Flight training in the UK consisted of a total of three hours dual instruction followed by up to a further 20 hours solo flying – although some pilots, including the AFC's highest-scoring ace, Harry Cobby, received less – after which a pilot had to prove his ability to undertake aerial bombing, photography, formation flying, signalling, dog-fighting and artillery observation. Elementary training was undertaken on types such as Shorthorns, Avro 504s and Pups, followed by operational training on Scouts, Camels and RE8s. Upon completion, pilots received their commission and their "wings", and were allocated to the different squadrons based on their aptitude during training: the best were usually sent to scout squadrons, and the remainder to two-seaters.

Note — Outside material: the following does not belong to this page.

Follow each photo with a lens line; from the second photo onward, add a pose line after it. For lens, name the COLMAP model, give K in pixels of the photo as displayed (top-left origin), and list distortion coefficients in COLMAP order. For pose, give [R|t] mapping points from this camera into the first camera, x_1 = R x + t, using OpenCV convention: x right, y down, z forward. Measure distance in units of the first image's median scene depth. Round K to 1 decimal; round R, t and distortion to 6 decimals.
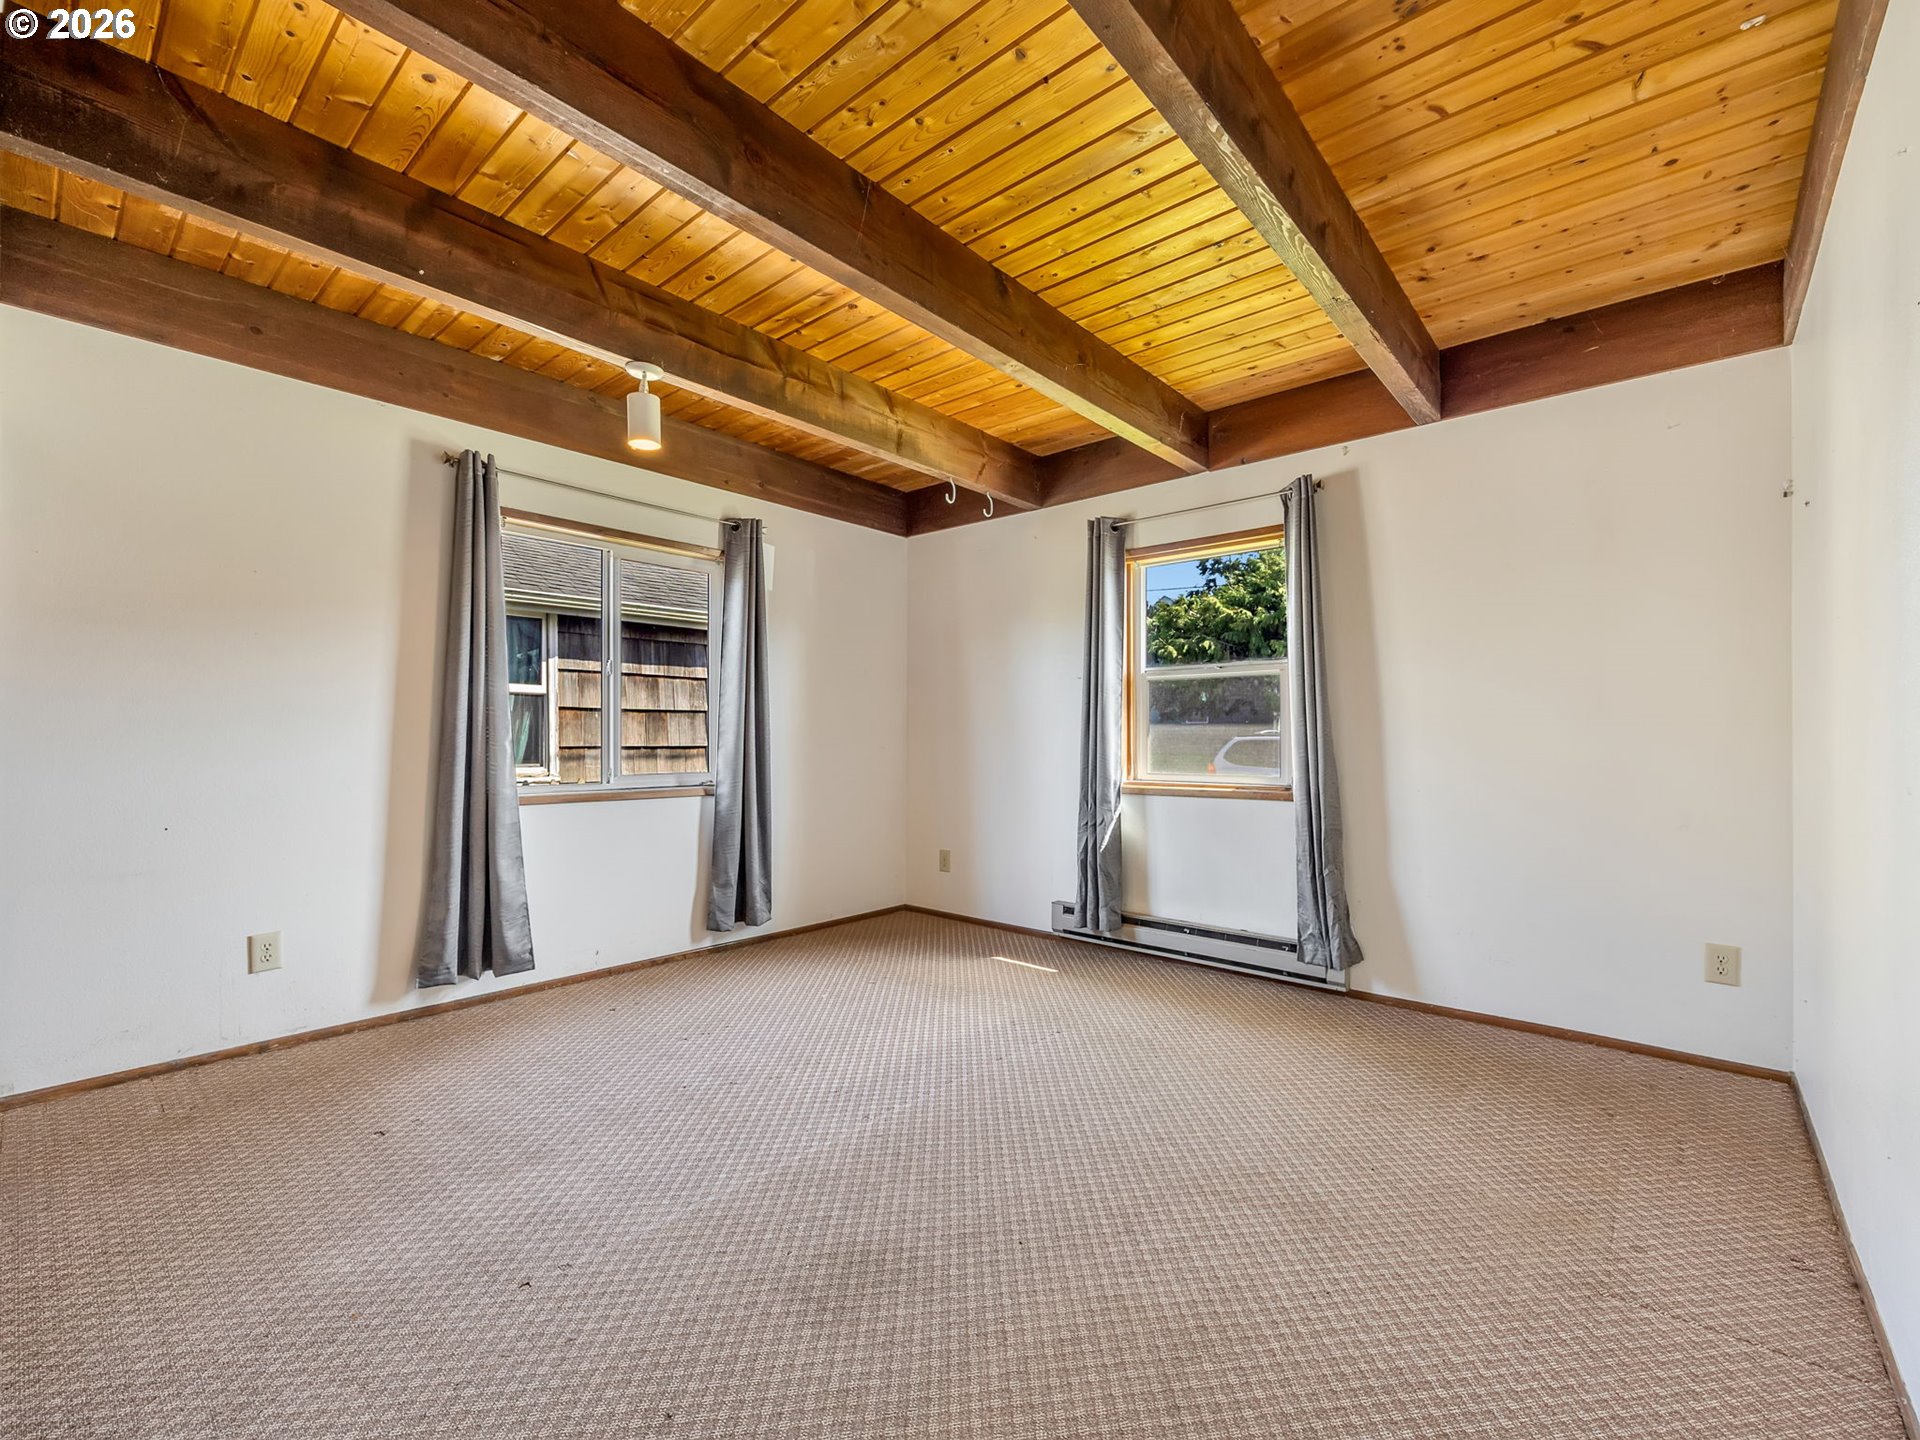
lens RADIAL K [[830.2, 0, 962.4], [0, 830.2, 710.4], [0, 0, 1]] dist [0.000134, -0.000062]
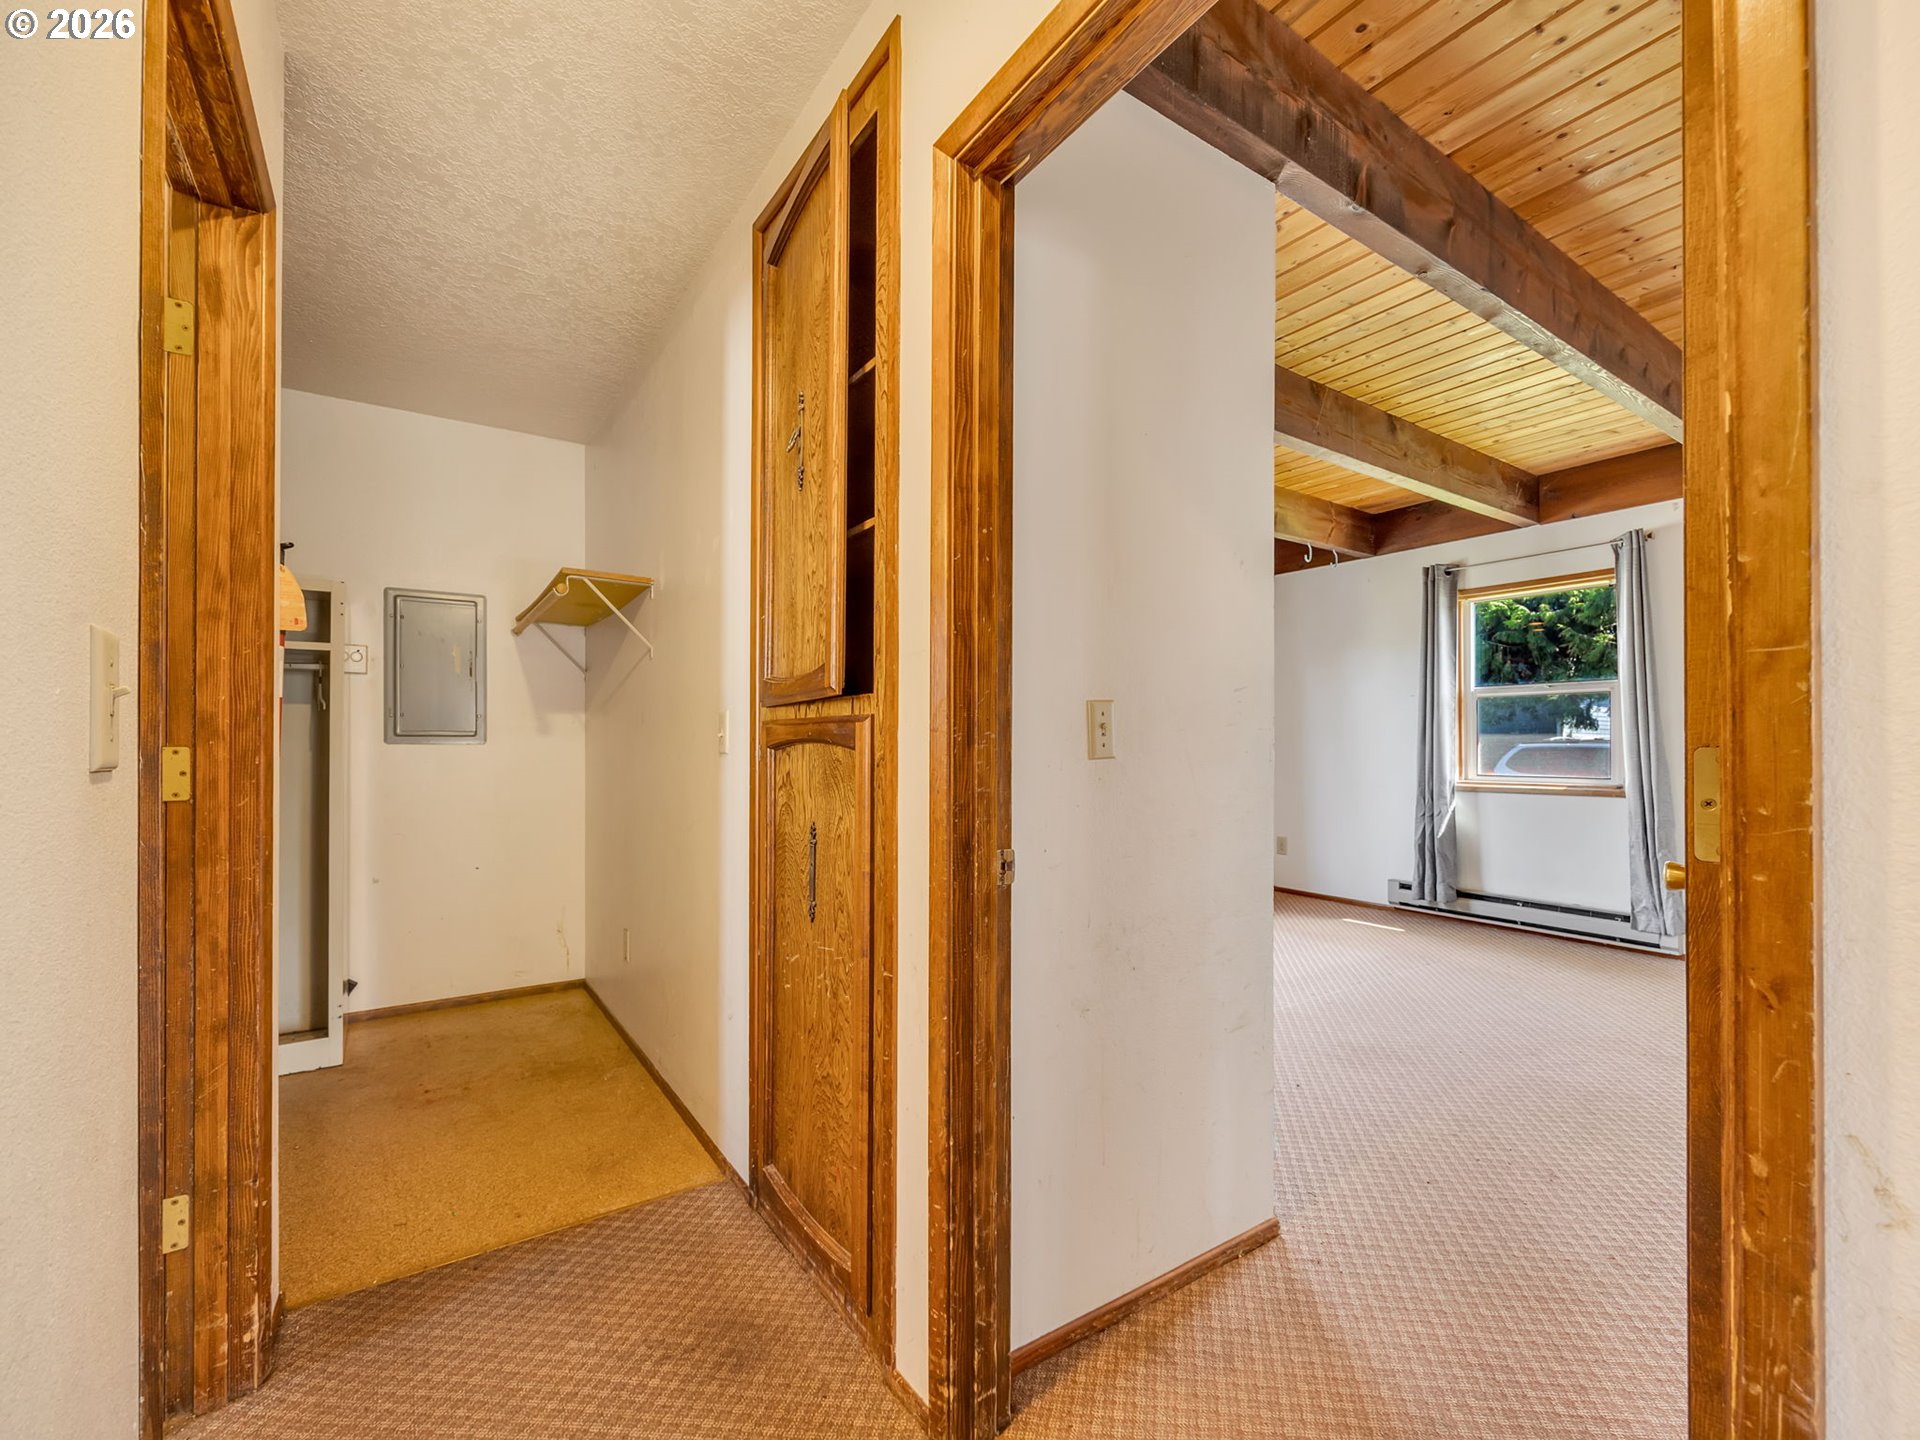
lens RADIAL K [[825.9, 0, 964.4], [0, 825.9, 721.3], [0, 0, 1]] dist [-0.001402, 0.000015]
pose [[0.966495, -0.006222, -0.256610, -0.195230], [0.007226, 0.999969, 0.002971, -0.010806], [0.256584, -0.004726, 0.966510, -0.357025]]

Initially, the AFC raised its ground staff from volunteer soldiers and civilians who had previous experience or who were trade trained, and when the first AFC squadron was formed these personnel were provided with very limited training that was focused mainly upon basic military skills. As the war progressed, a comprehensive training program was established in which mechanics were trained in nine different trades: welders, blacksmiths, coppersmiths, engine fitters, general fitters, riggers, electricians, magneto-repairers, and machinists. Training was delivered by eight technical sections at Halton Camp. The length of training within each section varied, but was generally between eight and 12 weeks; the more complex trades such as engine fitter required trainees to undertake multiple training courses across several sections. General fitters had the longest training requirements, receiving 32 weeks of instruction.

==Post-war legacy==
Following the armistice that came into effect on 11 November 1918, the AIF returned to Australia in stages, some elements performing reconstruction and military occupation duties in Europe. No. 4 Squadron AFC took part in the occupation of Germany, the only Australian unit to do so; it operated as part of the British Army of Occupation around Cologne between December 1918 and March 1919 before transferring its aircraft to the British and returning to Australia along with the other three squadrons. Reynolds was succeeded by Colonel Richard Williams in 1919.

Most units of the AFC were disbanded during 1919. The AFC was succeeded by the Australian Air Corps, which was itself succeeded by the Royal Australian Air Force (RAAF) in 1921. Many former members of the AFC such as Cobby, McNamara, Williams, Lawrence Wackett, and Henry Wrigley, went on to play founding roles in the fledgling RAAF. Others, such as John Wright, who served with No. 4 Squadron on the Western Front before commanding the 2/15th Field Regiment in Malaya during the fighting against the Japanese in World War II, returned to a ground role.